Trecho do texto

Deve-se dizer “deixem as crianças brincar” ou “brincarem”? Tanto faz. Vejamos por quê.


 


Na coluna Não Tropece na Língua 049 observamos como funciona o infinitivo pessoal flexionado: com flexão optativa [convidou as crianças para brincar/brincarem no pátio] ou obrigatória [refo! rmou o pátio para as crianças brincarem à vontade]. Um passo além disso é conhecer e aplicar corretamente o infinitivo nas frases elaboradas com os verbos “ver, ouvir, sentir, fazer, mandar, deixar”. Se o complemento desses verbos f! or um substantivo, será optativa a flexão; mas se o complemento for um pronome pessoal oblíquo, a flexão será proibida. Exemplos:


   


Complemento substantivo    /   Complemento pronome


 


Viu os meninos pular/pularem o muro./ Viu-os pular o muro.


Ouvi os gatos arranhar/arranharem a porta. / Ouvi-os arranhar a porta.


Não sinto os corações bater/baterem. / Não os sinto bater.


Faça os alunos ficar/ficarem quietos. / Faça-os ficar quietos.


Vou mandar as meninas entrar/entrarem. / Vou mandá-las entrar.


Deixou as duas ficar/ficarem descalças./ Deixou-as ficar descalças.


 


Os verbos ver, ouvir e sentir (e sinônimos) são chamados de sensitivos; fazer, mandar e deixar, de causativos ou factitivos.


 


Qual a melhor opção do redator?


 


1) Preferentemente, não flexionar quando o infinitivo vem logo depois dos verbos sensitivos e causativos:


 


O papel da imprensa é fazer circular as informações.


 


“Deixai vir a mim as criancinhas.”


 


Francisco Braga demonstrou sua inclinação para a música fabricando instrumentos rústicos de bambu, nos quais imitava trechos que ouvia executar os seus colegas mais velhos.


 


2) Quando o infinitivo é um verbo pronominal (com o pronome SE), a preferência é pela flexão:


 


O fato é que pelo país afora vemos esses hospitais se afundarem em dívidas e mostrarem-se incapazes de se equipar.


 


O joalheiro vê multiplicarem-se os pedidos e o faturamento da firma.

Conjunto de dados
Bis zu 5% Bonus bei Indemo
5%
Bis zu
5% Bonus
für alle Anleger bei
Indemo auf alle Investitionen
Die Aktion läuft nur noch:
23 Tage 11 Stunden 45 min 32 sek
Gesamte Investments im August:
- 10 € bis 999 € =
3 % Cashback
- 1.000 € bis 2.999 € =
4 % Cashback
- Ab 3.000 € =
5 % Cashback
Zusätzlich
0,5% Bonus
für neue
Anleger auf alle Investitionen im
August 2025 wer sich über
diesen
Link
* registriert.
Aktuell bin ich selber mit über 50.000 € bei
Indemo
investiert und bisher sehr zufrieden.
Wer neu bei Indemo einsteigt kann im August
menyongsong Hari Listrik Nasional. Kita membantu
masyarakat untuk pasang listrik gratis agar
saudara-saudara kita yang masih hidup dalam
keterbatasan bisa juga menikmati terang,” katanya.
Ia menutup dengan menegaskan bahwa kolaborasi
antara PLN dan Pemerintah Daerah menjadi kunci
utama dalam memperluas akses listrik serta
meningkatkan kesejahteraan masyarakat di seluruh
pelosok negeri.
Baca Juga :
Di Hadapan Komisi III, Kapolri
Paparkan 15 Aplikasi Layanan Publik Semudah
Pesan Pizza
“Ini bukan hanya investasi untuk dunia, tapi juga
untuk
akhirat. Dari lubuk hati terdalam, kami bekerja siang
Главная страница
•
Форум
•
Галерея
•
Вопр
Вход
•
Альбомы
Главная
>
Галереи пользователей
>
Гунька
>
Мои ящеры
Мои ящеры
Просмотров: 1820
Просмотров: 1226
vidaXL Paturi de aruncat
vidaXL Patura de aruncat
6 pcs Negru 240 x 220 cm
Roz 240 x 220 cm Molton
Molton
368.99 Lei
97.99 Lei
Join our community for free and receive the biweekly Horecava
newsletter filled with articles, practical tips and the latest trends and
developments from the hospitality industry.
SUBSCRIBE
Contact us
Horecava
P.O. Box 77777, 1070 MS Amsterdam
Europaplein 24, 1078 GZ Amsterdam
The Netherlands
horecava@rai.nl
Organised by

Instruções da tarefa
Dê continuidade ao texto sobre o infinitivo com verbos sensitivos e causativos, começando logo após a última frase apresentada.

Resposta do exercício
 


O cinegrafista ainda conseguiu ver as mãos se soltarem do gradil.


 


Mas devo repetir: em qualquer circunstância, basta haver um pronome oblíquo para que não se possa pluralizar/flexionar o infinitivo:


 


Mande-as entrar, por favor.


 


“Não nos deixeis cair em tentação.”


 


Faça-os calar imediatamente.


 


Nós os ouvimos fechar a porta de mansinho.


 


O cinegrafista as viu se soltar do gradil.


 


Lula sempre nos deixou falar. [Erro gramatical: “nos deixou falarmos”]


 


Nos demais casos, a escolha é pessoal, talvez até uma questão de ouvido:


 


O que faz certas regiões ser/serem mais populosas que outras?


 


O jacaré deixou os patinhos e todo mundo nadar/nadarem na lagoa.


 


Não há advogado que faça esses baderneiros respeitar/respeitarem a lei.


 


Os surtos de dengue e febre amarela fizeram os indicadores de saúde pública brasileira retornar/retornarem ao início do século.


 


Ficava observando, olhando as formigas carregar/carregarem pedaços de folhas de um lado para o outro.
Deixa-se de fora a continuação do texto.